# REQUIRED ACTION
Among the entries, which lines carry the string "impersonated"? Copy every one.

★ ★ ★ ★

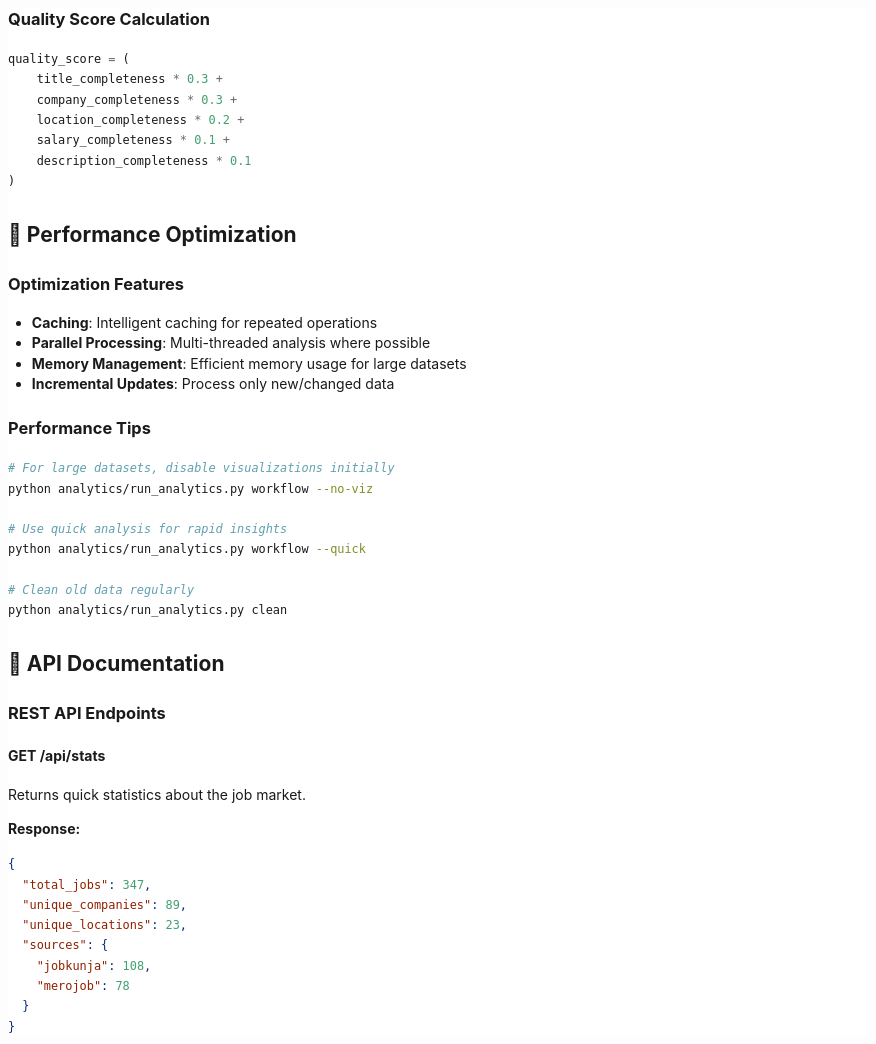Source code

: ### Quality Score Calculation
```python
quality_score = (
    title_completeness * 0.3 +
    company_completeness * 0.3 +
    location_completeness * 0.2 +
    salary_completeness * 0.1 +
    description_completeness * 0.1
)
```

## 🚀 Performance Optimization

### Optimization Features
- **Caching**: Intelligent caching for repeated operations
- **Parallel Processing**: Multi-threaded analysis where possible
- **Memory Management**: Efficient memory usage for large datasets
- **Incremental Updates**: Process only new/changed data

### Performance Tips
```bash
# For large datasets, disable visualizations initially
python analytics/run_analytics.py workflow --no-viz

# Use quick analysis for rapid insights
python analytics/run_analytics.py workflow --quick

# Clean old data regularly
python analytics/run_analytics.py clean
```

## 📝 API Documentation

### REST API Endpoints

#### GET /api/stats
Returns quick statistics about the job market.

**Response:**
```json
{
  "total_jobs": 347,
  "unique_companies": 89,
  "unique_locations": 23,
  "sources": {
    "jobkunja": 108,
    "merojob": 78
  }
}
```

★ ★ ★ ★

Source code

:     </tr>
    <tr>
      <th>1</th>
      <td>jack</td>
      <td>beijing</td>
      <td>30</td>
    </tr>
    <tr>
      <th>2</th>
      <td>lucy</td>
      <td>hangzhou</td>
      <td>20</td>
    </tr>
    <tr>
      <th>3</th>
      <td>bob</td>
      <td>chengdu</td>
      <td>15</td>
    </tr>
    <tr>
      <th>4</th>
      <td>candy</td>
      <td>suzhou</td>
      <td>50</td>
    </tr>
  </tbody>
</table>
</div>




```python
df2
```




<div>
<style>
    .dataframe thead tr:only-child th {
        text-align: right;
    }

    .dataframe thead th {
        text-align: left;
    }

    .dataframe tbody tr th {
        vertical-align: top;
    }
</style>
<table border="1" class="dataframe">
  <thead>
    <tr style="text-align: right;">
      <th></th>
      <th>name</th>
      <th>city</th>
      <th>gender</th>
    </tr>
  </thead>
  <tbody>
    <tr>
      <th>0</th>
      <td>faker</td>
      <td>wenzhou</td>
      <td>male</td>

★ ★ ★ ★

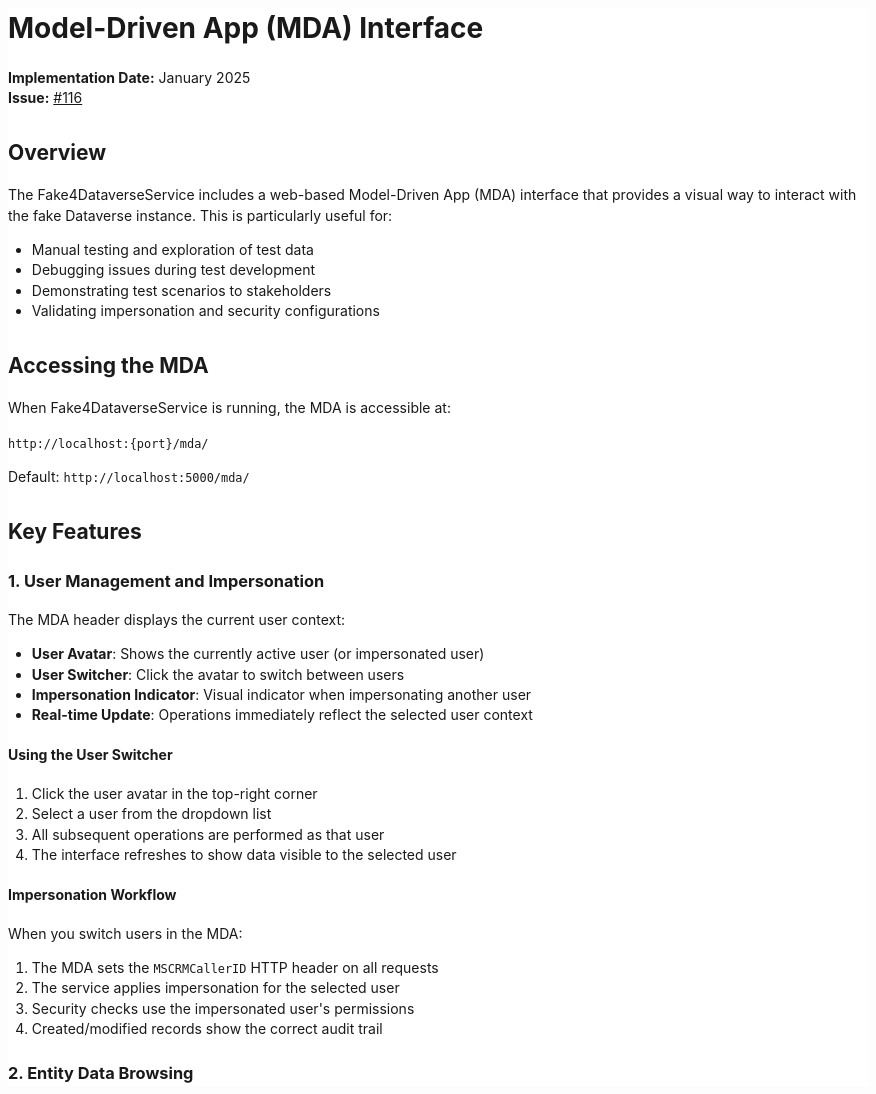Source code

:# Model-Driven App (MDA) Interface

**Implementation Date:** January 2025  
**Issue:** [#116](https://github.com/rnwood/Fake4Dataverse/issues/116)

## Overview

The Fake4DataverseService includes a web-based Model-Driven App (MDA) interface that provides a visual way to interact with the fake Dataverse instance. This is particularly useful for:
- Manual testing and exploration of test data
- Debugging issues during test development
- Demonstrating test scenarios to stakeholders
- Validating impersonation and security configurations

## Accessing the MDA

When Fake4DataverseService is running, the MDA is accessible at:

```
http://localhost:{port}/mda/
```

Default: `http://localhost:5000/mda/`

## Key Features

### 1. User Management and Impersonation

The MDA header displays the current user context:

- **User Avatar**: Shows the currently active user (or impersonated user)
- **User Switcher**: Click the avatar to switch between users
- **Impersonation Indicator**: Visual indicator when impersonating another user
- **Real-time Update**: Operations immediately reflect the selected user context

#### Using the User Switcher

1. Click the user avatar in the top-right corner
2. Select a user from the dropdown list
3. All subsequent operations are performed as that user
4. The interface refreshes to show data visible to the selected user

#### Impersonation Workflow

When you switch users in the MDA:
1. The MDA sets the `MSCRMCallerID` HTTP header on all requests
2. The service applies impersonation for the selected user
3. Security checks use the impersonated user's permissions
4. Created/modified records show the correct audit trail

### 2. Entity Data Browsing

★ ★ ★ ★

# RESPONSE AREA
- **User Avatar**: Shows the currently active user (or impersonated user)
3. Security checks use the impersonated user's permissions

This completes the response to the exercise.